Women with higher pre-treatment E2 levels experienced more joint and muscle pain during letrozole treatment. However, we did not find any association between pre-treatment hormone levels and the other significant side-effects. The relationship between sensitivity to pain and estrogen levels is poorly understood. However, pain sensitivity decreases during high estrogen phases of the menstrual cycle [21]. Thus, these findings suggest that estrogen deprivation may be the cause of AI-associated arthralgias.

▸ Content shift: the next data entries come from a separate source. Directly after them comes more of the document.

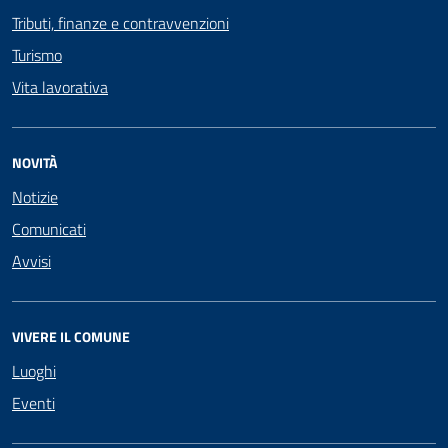
Tributi, finanze e contravvenzioni
Turismo
Vita lavorativa
NOVITÀ
Notizie
Comunicati
Avvisi
VIVERE IL COMUNE
Luoghi
Eventi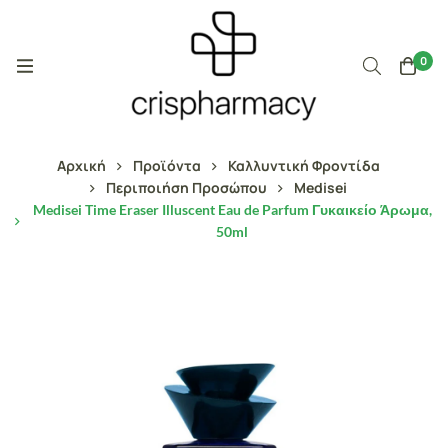
0
Αρχική
Προϊόντα
Καλλυντική Φροντίδα
Περιποιήση Προσώπου
Medisei
Medisei Time Eraser Illuscent Eau de Parfum Γυκαικείο Άρωμα,
50ml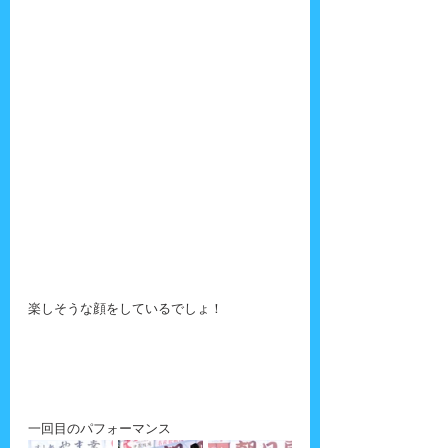
楽しそうな顔をしているでしょ！
一回目のパフォーマンス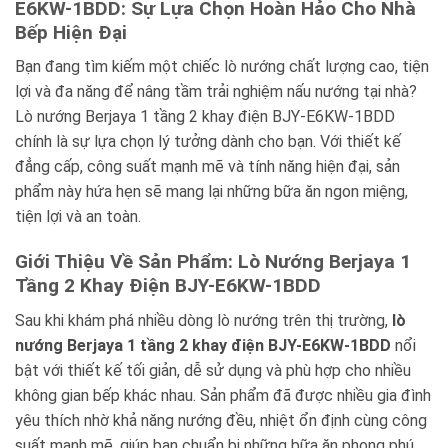
E6KW-1BDD: Sự Lựa Chọn Hoàn Hảo Cho Nhà
Bếp Hiện Đại
Bạn đang tìm kiếm một chiếc lò nướng chất lượng cao, tiện
lợi và đa năng để nâng tầm trải nghiệm nấu nướng tại nhà?
Lò nướng Berjaya 1 tầng 2 khay điện BJY-E6KW-1BDD
chính là sự lựa chọn lý tưởng dành cho bạn. Với thiết kế
đẳng cấp, công suất mạnh mẽ và tính năng hiện đại, sản
phẩm này hứa hẹn sẽ mang lại những bữa ăn ngon miệng,
tiện lợi và an toàn.
Giới Thiệu Về Sản Phẩm: Lò Nướng Berjaya 1
Tầng 2 Khay Điện BJY-E6KW-1BDD
Sau khi khám phá nhiều dòng lò nướng trên thị trường,
lò
nướng Berjaya 1 tầng 2 khay điện BJY-E6KW-1BDD
nổi
bật với thiết kế tối giản, dễ sử dụng và phù hợp cho nhiều
không gian bếp khác nhau. Sản phẩm đã được nhiều gia đình
yêu thích nhờ khả năng nướng đều, nhiệt ổn định cùng công
suất mạnh mẽ, giúp bạn chuẩn bị những bữa ăn phong phú,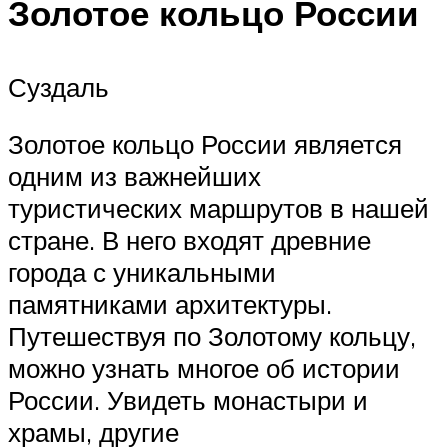
Золотое кольцо России
Суздаль
Золотое кольцо России является
одним из важнейших
туристических маршрутов в нашей
стране. В него входят древние
города с уникальными
памятниками архитектуры.
Путешествуя по Золотому кольцу,
можно узнать многое об истории
России. Увидеть монастыри и
храмы, другие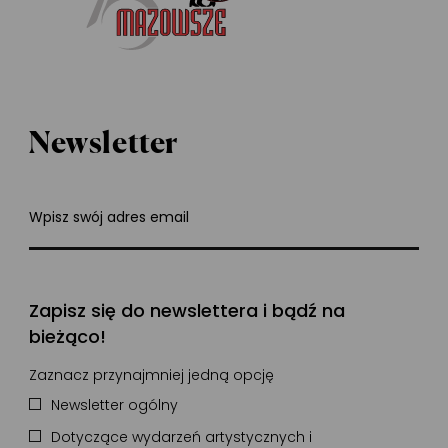
Newsletter
Wpisz swój adres email
Zapisz się do newslettera i bądź na
bieżąco!
Zaznacz przynajmniej jedną opcję
Newsletter ogólny
Dotyczące wydarzeń artystycznych i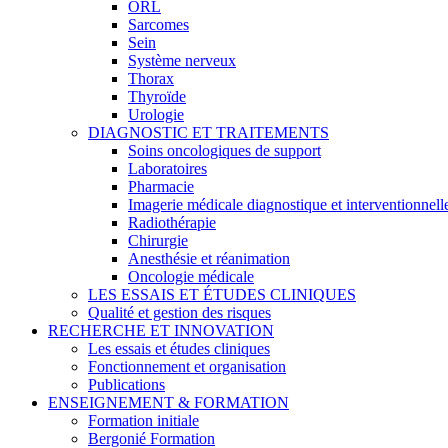
ORL
Sarcomes
Sein
Système nerveux
Thorax
Thyroïde
Urologie
DIAGNOSTIC ET TRAITEMENTS
Soins oncologiques de support
Laboratoires
Pharmacie
Imagerie médicale diagnostique et interventionnell
Radiothérapie
Chirurgie
Anesthésie et réanimation
Oncologie médicale
LES ESSAIS ET ÉTUDES CLINIQUES
Qualité et gestion des risques
RECHERCHE ET INNOVATION
Les essais et études cliniques
Fonctionnement et organisation
Publications
ENSEIGNEMENT & FORMATION
Formation initiale
Bergonié Formation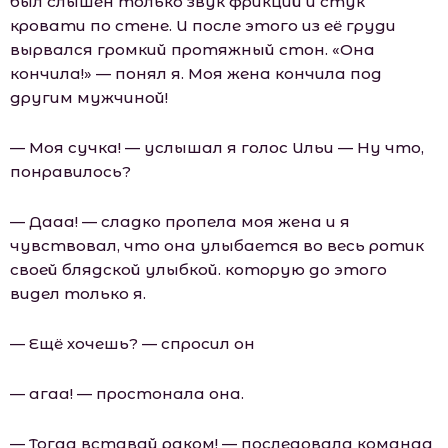
был слышен только звук фрикций и стук
кровати по стене. И после этого из её груди
вырвался громкий протяжный стон. «Она
кончила!» — понял я. Моя жена кончила под
другим мужчиной!
— Моя сучка! — услышал я голос Ильи — Ну что,
понравилось?
— Дааа! — сладко пропела моя жена и я
чувствовал, что она улыбается во весь ротик
своей блядской улыбкой. которую до этого
видел только я.
— Ещё хочешь? — спросил он
— агаа! — простонала она.
— Тогда вставай раком! — последовала команда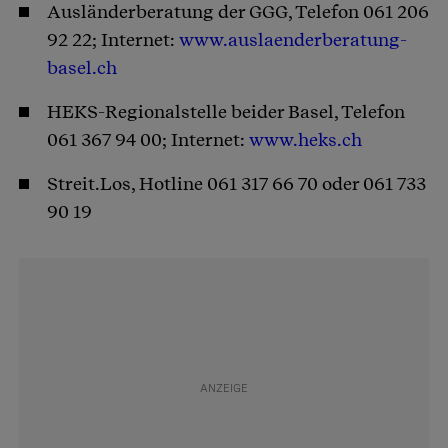
Ausländerberatung der GGG, Telefon 061 206
92 22; Internet:
www.auslaenderberatung-
basel.ch
HEKS-Regionalstelle beider Basel, Telefon
061 367 94 00; Internet:
www.heks.ch
Streit.Los, Hotline 061 317 66 70 oder 061 733
90 19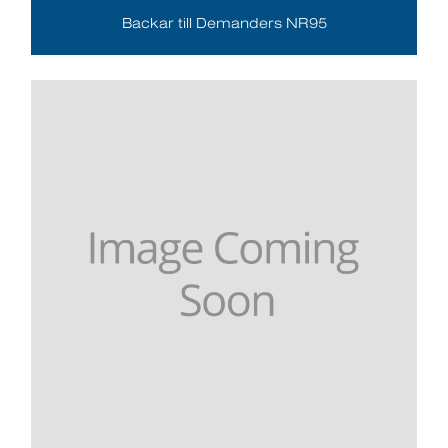
Backar till Demanders NR95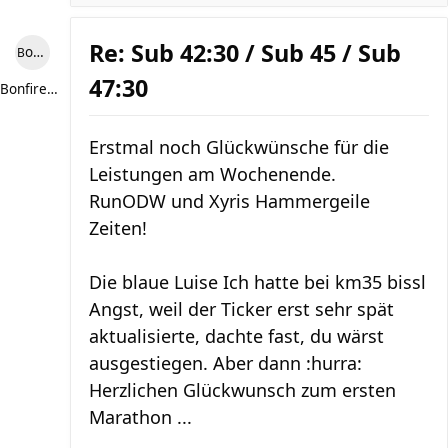
Re: Sub 42:30 / Sub 45 / Sub
Bonfire307
47:30
Bonfire307
Erstmal noch Glückwünsche für die
Leistungen am Wochenende.
RunODW und Xyris Hammergeile
Zeiten!
Die blaue Luise Ich hatte bei km35 bissl
Angst, weil der Ticker erst sehr spät
aktualisierte, dachte fast, du wärst
ausgestiegen. Aber dann :hurra:
Herzlichen Glückwunsch zum ersten
Marathon ...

The main strength of the current study is the use of the sensitive LC–MS/MS estrogen assay for monitoring changes in the levels of postmenopausal E2 during AI treatment. Another strength is the systematic assessment of QoL and symptoms with relevant questionnaires during AI treatment. Limitations include the relatively small number of patients, the lack of a control group, and the short one- year follow-up time.

Conclusion

In conclusion, letrozole treatment caused complete suppression of both E2 and E1 when measured by our highly sensitive LC–MS/MS assay. A high pretreatment E2 level was associated with more frequent joint and muscle pain during letrozole treatment. Our commercial chemiluminescent immunoassay for serum E2 had no value in assessing these low estrogen levels.